Jared participates in his employer’s high deductible health plan that includes a Health Savings Account, which allows pre-tax contributions and tax-free withdrawals for medical expenses. Mozer recommends Jared max it out with $3,250 a year — but not use the money.
Instead, he suggests Jared pay medical expenses with his after-tax assets.
“This strategy would allow his contributions to accumulate in the HSA and let him withdraw those funds in retirement — including any earnings and appreciation — tax-free for medical expenses such as Medicare premiums,” he said. “If he keeps track of the medical expenses he pays out of pocket, in retirement, he can make a tax-free withdrawal from the HSA for unreimbursed qualified medical expenses that he incurred in the past.”
So the HSA can provide him with a tax-free distribution, and an additional asset in retirement.
Mozer said the couple is charitably motivated, having given more than $6,000 in cash donations over the past two years. Instead of donating cash, they could benefit more from a tax perspective by gifting highly appreciated securities to the charities, Mozer said.

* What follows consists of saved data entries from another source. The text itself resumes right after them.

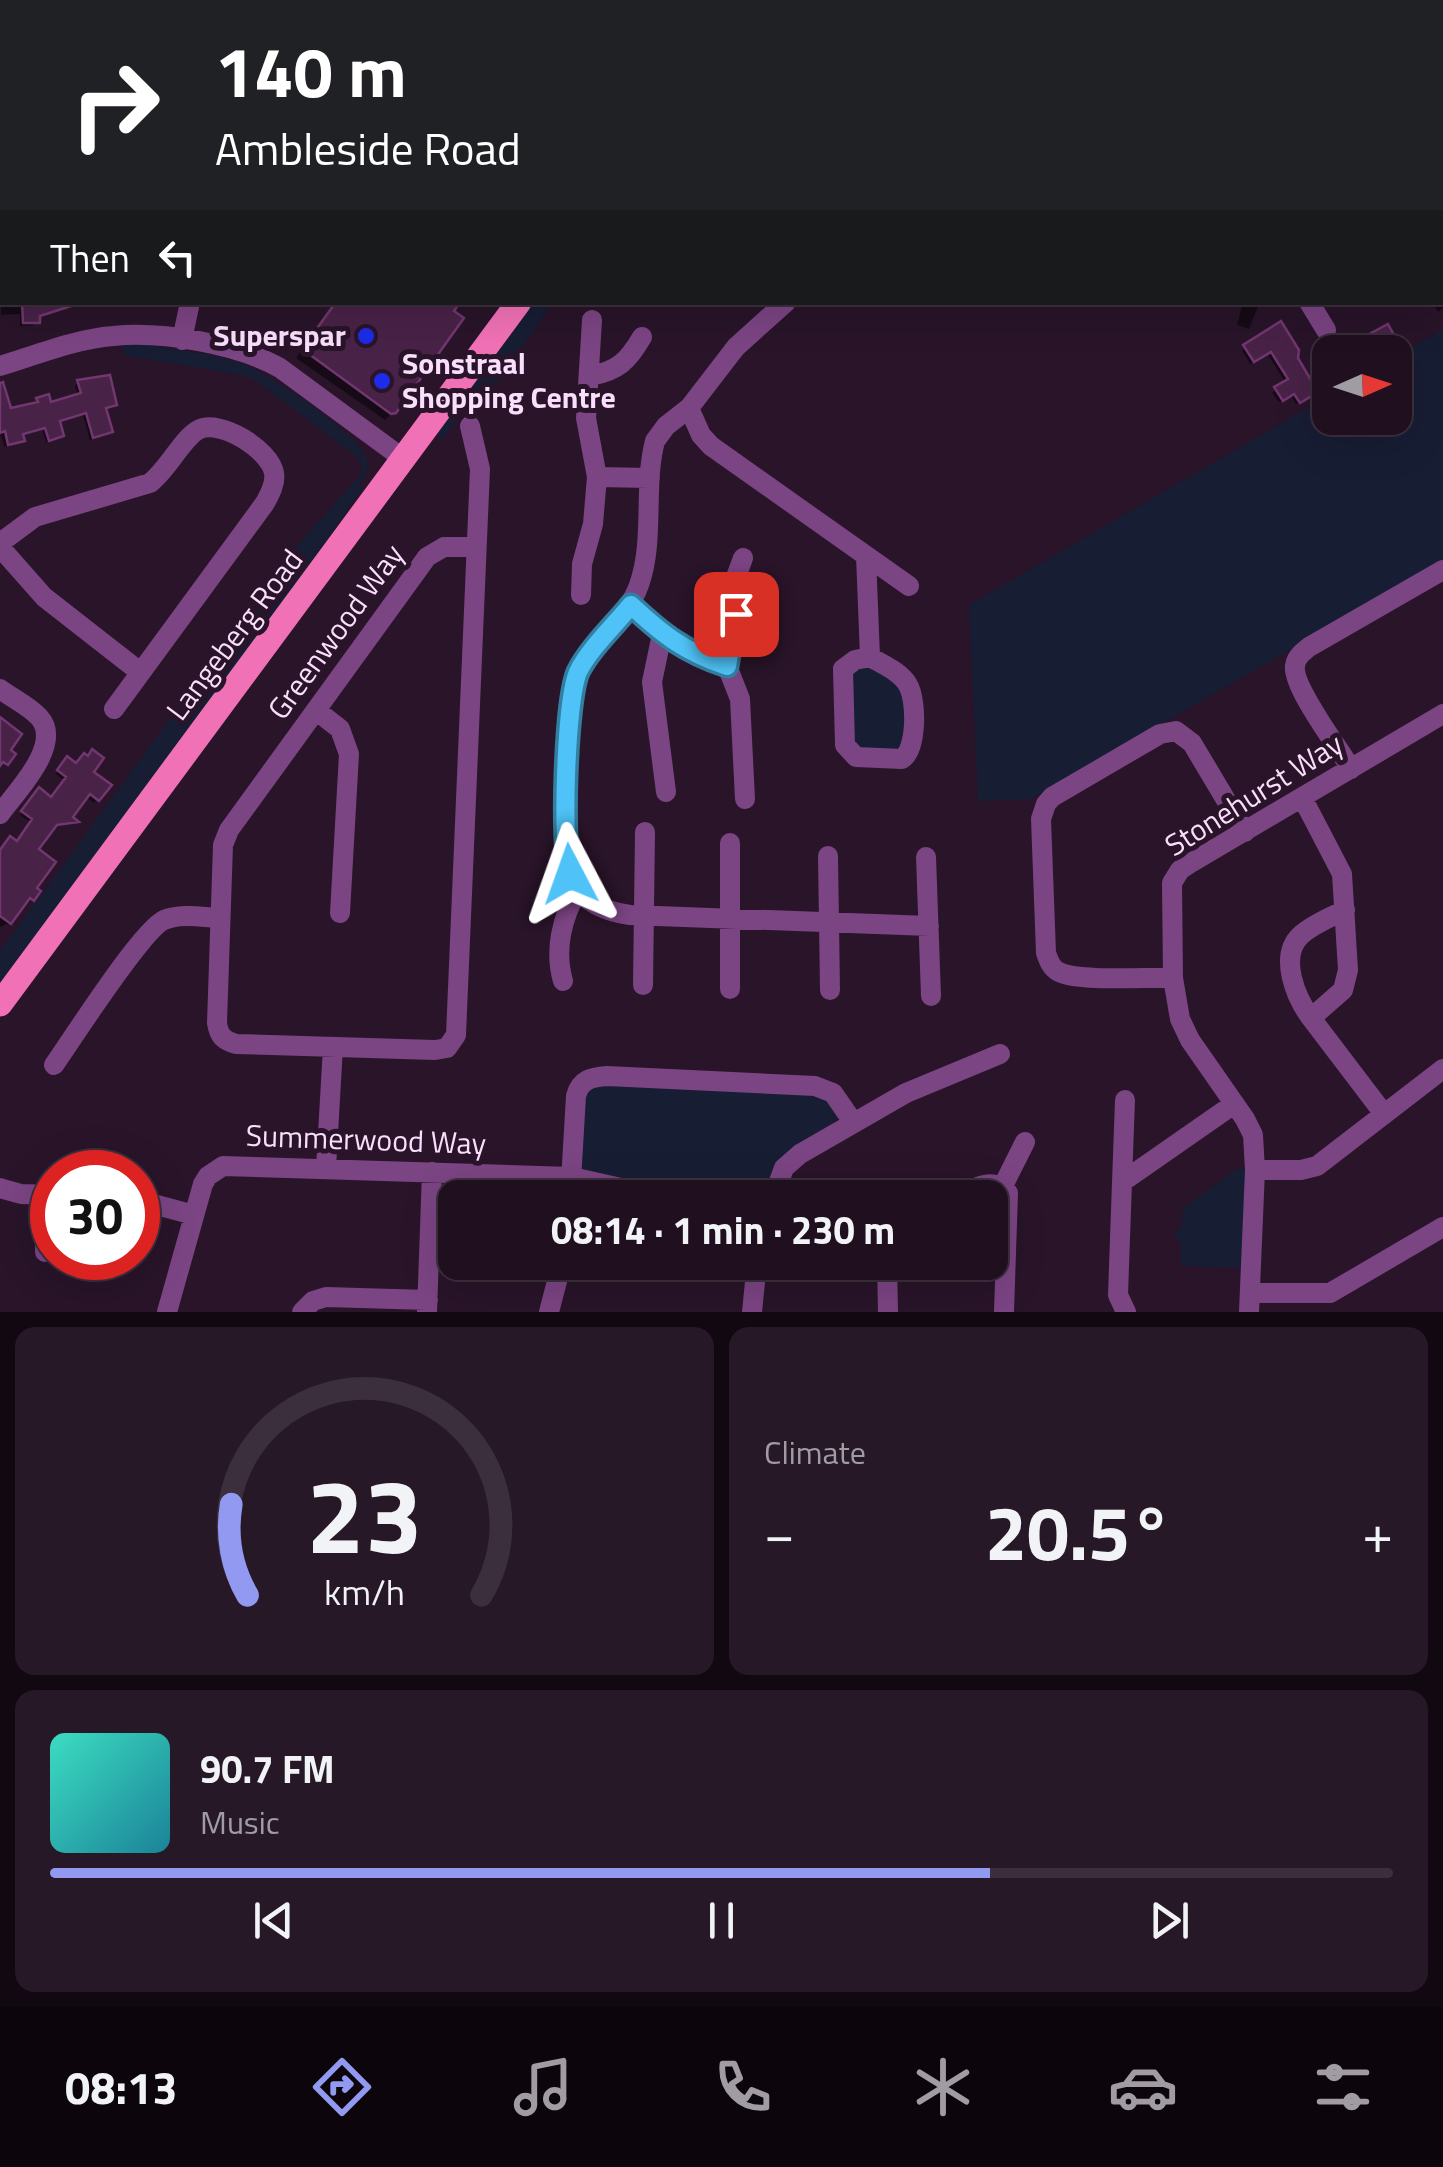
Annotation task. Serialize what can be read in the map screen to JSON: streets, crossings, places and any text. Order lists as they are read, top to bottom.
{
  "streets": {
    "main road": ["Langeberg Road"],
    "street": ["Greenwood Way", "Stonehurst Way", "Summerwood Way"]
  },
  "places": ["Superspar", "Sonstraal Shopping Centre"],
  "north": "right",
  "page": {
    "turn": ["140 m", "Ambleside Road"],
    "then": "Then",
    "limit": "30",
    "trip": "08:14 · 1 min · 230 m",
    "tile": "Climate",
    "heat": ["−", "20.5°", "+"],
    "song": ["90.7 FM", "Music"],
    "tabs": "08:13",
    "gauge": ["23", "km/h"]
  }
}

“Similar to gifting cash, they would receive a tax deduction equal to the fair market value of the security on the day it was donated. This strategy allows them to avoid paying capital gains tax while still benefiting from the tax deduction,” he said. “The end charity would receive the security and sell it, and due to their nonprofit tax status would avoid paying any taxes on the gains.”
The couple doesn’t have any estate-planning documents, but they need wills, powers of attorney, health care proxies and living wills. They should also check their beneficiary designations on their retirement plans because those assets don’t pass through a will.